**Assignment**: Copy the items below line for line, keeping every character exactly as given, and leave out the pictures.
════
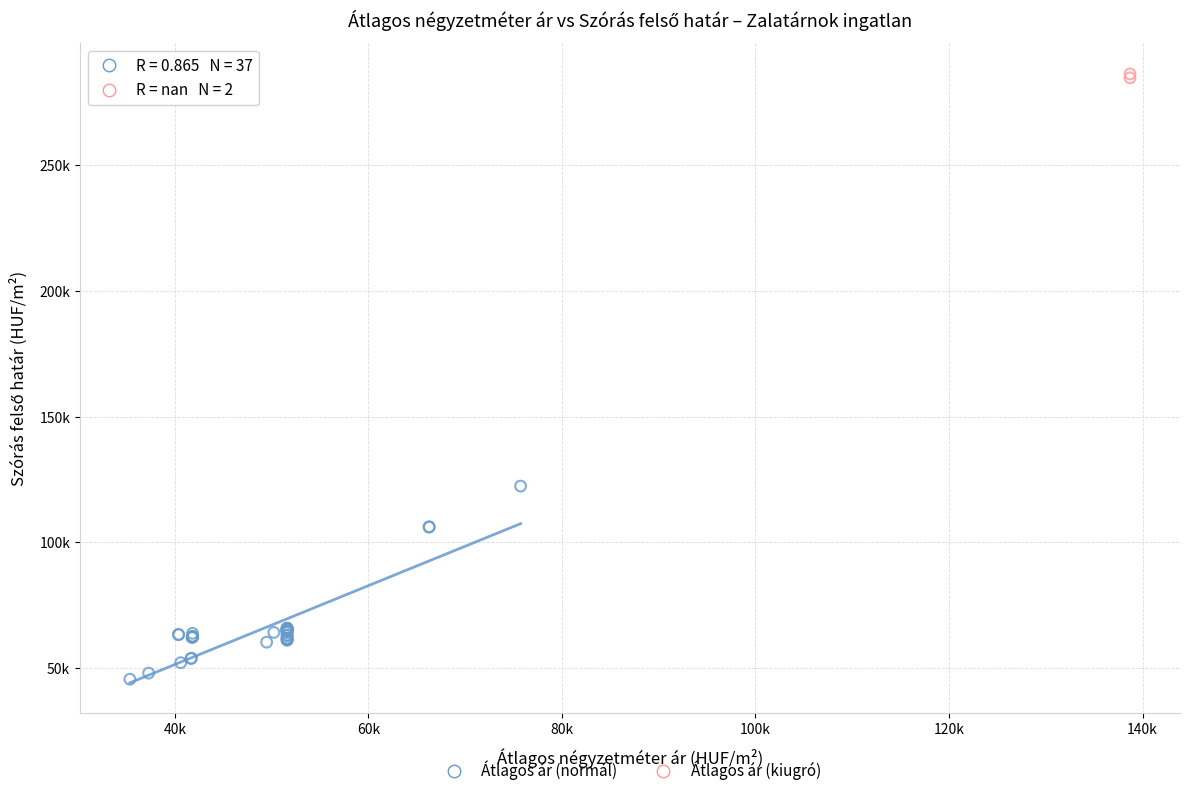

Which series contains the lowest Y value?

Átlagos ár (normál)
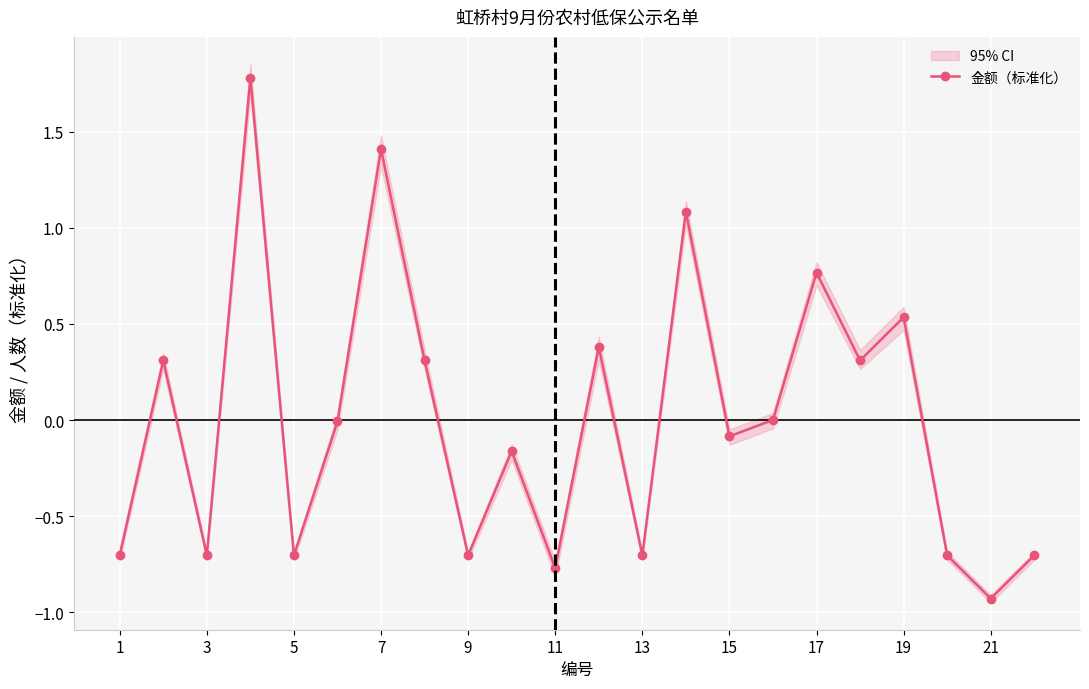

What is the greatest value displayed?

1.8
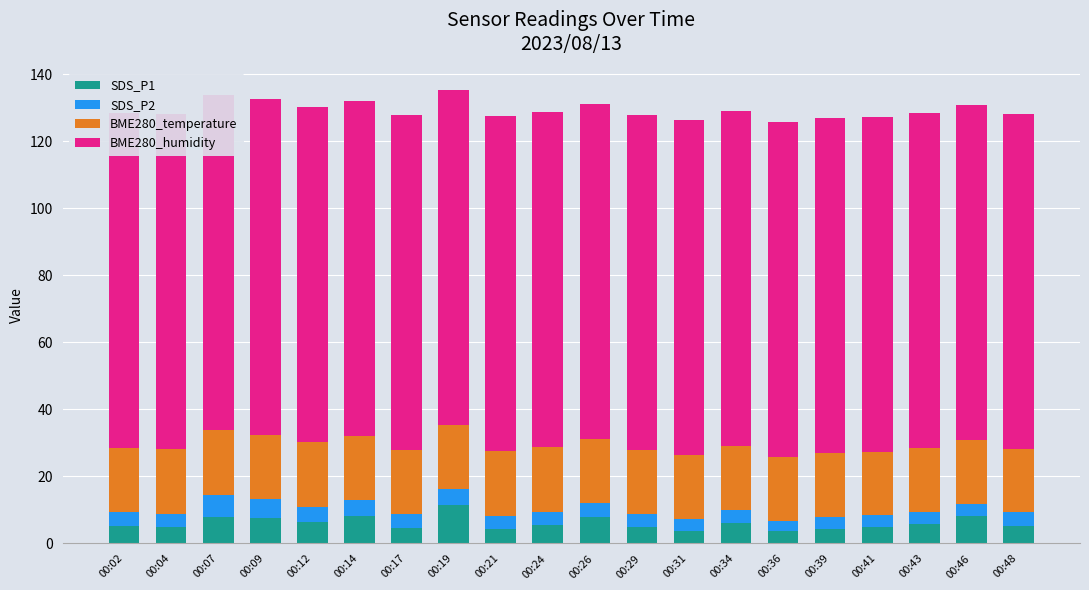

Reading left to right, extract all data points from this chart.

SDS_P1: 00:02=5.1	00:04=5.1	00:07=8.1	00:09=7.6	00:12=6.3	00:14=8.1	00:17=4.6	00:19=11.6	00:21=4.4	00:24=5.5	00:26=7.8	00:29=4.8	00:31=3.8	00:34=6.2	00:36=3.6	00:39=4.3	00:41=4.8	00:43=5.7	00:46=8.2	00:48=5.3
SDS_P2: 00:02=4.2	00:04=3.7	00:07=6.3	00:09=5.5	00:12=4.6	00:14=4.9	00:17=4.1	00:19=4.5	00:21=3.9	00:24=3.9	00:26=4.2	00:29=3.9	00:31=3.5	00:34=3.8	00:36=3.1	00:39=3.7	00:41=3.6	00:43=3.8	00:46=3.7	00:48=4.2
BME280_temperature: 00:02=19.3	00:04=19.3	00:07=19.4	00:09=19.3	00:12=19.3	00:14=19.2	00:17=19.1	00:19=19.2	00:21=19.3	00:24=19.3	00:26=19.2	00:29=19.1	00:31=19.1	00:34=19.1	00:36=19.1	00:39=19.0	00:41=18.9	00:43=18.9	00:46=18.9	00:48=18.8
BME280_humidity: 00:02=100.0	00:04=100.0	00:07=100.0	00:09=100.0	00:12=100.0	00:14=100.0	00:17=100.0	00:19=100.0	00:21=100.0	00:24=100.0	00:26=100.0	00:29=100.0	00:31=100.0	00:34=100.0	00:36=100.0	00:39=100.0	00:41=100.0	00:43=100.0	00:46=100.0	00:48=100.0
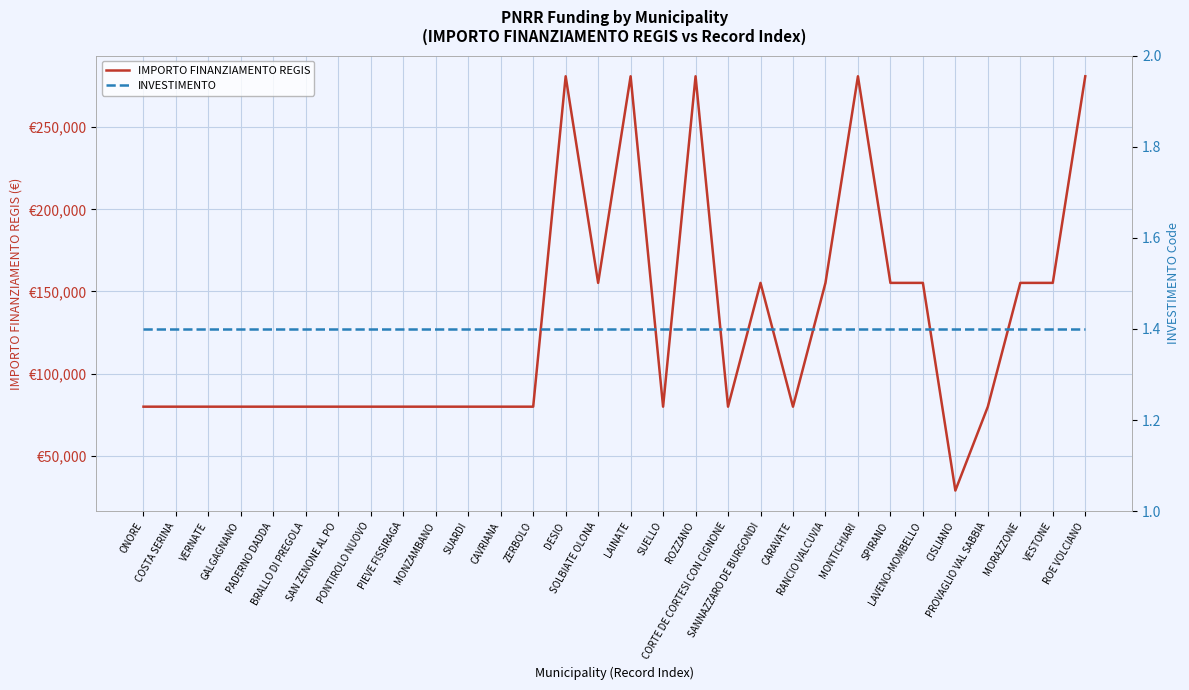

What is the label of the 18th point from the left?

ROZZANO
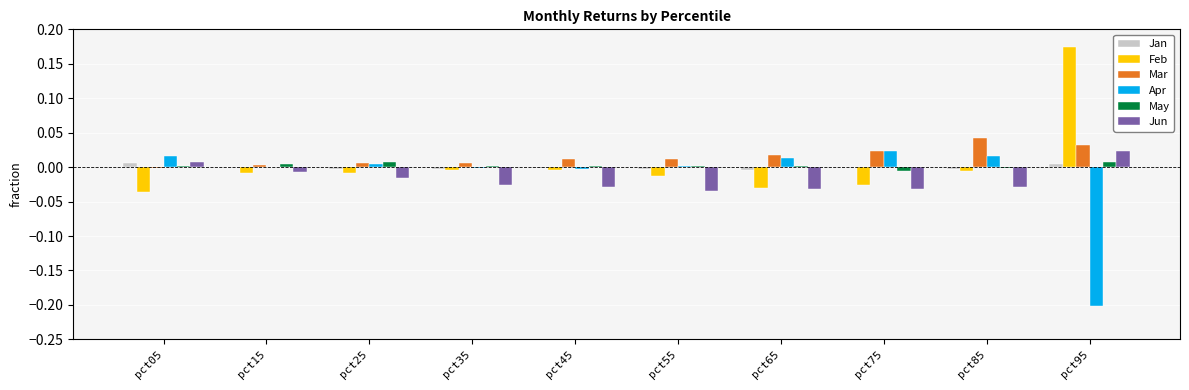

Is the value of Feb at pct75 greater than the value of Apr at pct25?

No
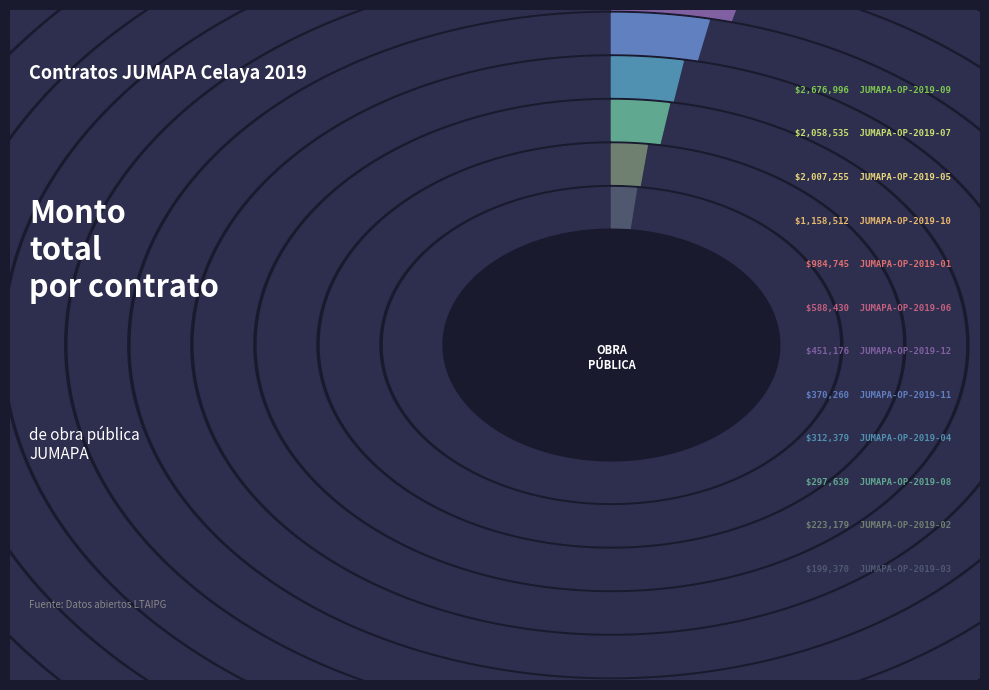

To the nearest percent, what is the average slice percentage?

8%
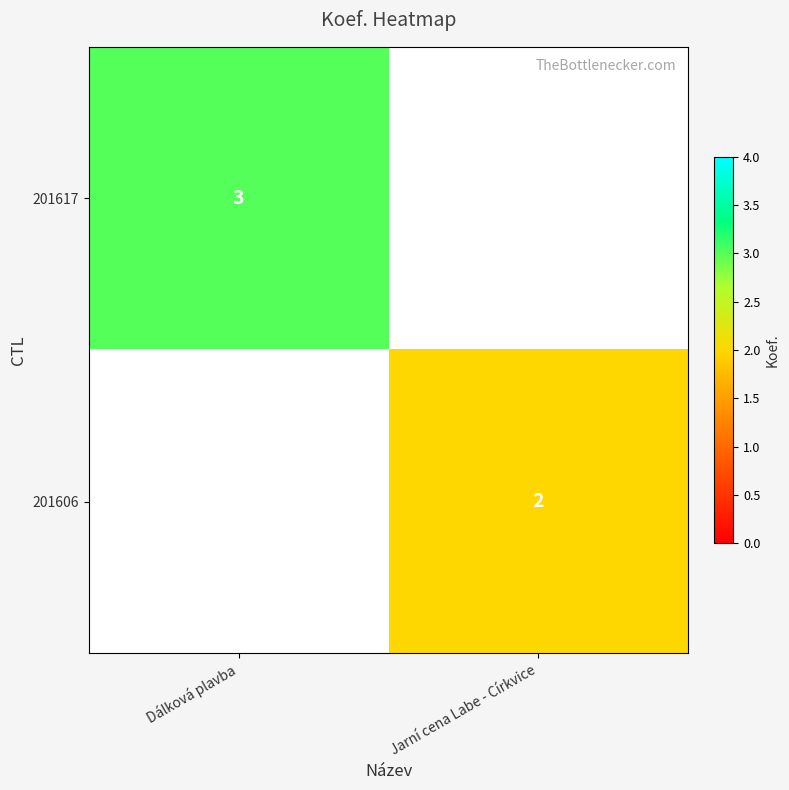

True or false: 201617 has a value of 4 at Dálková plavba.

False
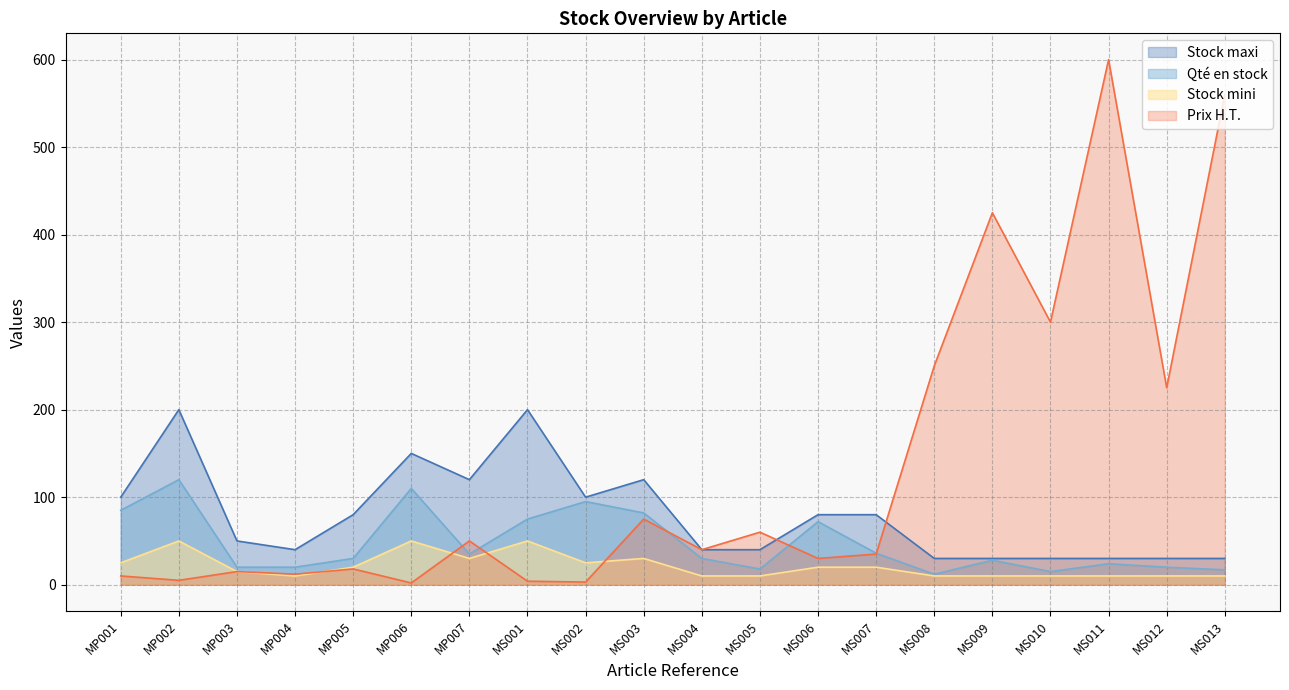

True or false: Qté en stock and Stock maxi cross at least once.

False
════
**Finished exercise**:
Which series contains the lowest Y value?

Átlagos ár (normál)

What is the greatest value displayed?

1.8

Reading left to right, extract all data points from this chart.

SDS_P1: 00:02=5.1	00:04=5.1	00:07=8.1	00:09=7.6	00:12=6.3	00:14=8.1	00:17=4.6	00:19=11.6	00:21=4.4	00:24=5.5	00:26=7.8	00:29=4.8	00:31=3.8	00:34=6.2	00:36=3.6	00:39=4.3	00:41=4.8	00:43=5.7	00:46=8.2	00:48=5.3
SDS_P2: 00:02=4.2	00:04=3.7	00:07=6.3	00:09=5.5	00:12=4.6	00:14=4.9	00:17=4.1	00:19=4.5	00:21=3.9	00:24=3.9	00:26=4.2	00:29=3.9	00:31=3.5	00:34=3.8	00:36=3.1	00:39=3.7	00:41=3.6	00:43=3.8	00:46=3.7	00:48=4.2
BME280_temperature: 00:02=19.3	00:04=19.3	00:07=19.4	00:09=19.3	00:12=19.3	00:14=19.2	00:17=19.1	00:19=19.2	00:21=19.3	00:24=19.3	00:26=19.2	00:29=19.1	00:31=19.1	00:34=19.1	00:36=19.1	00:39=19.0	00:41=18.9	00:43=18.9	00:46=18.9	00:48=18.8
BME280_humidity: 00:02=100.0	00:04=100.0	00:07=100.0	00:09=100.0	00:12=100.0	00:14=100.0	00:17=100.0	00:19=100.0	00:21=100.0	00:24=100.0	00:26=100.0	00:29=100.0	00:31=100.0	00:34=100.0	00:36=100.0	00:39=100.0	00:41=100.0	00:43=100.0	00:46=100.0	00:48=100.0

What is the label of the 18th point from the left?

ROZZANO

Is the value of Feb at pct75 greater than the value of Apr at pct25?

No

To the nearest percent, what is the average slice percentage?

8%

True or false: 201617 has a value of 4 at Dálková plavba.

False

True or false: Qté en stock and Stock maxi cross at least once.

False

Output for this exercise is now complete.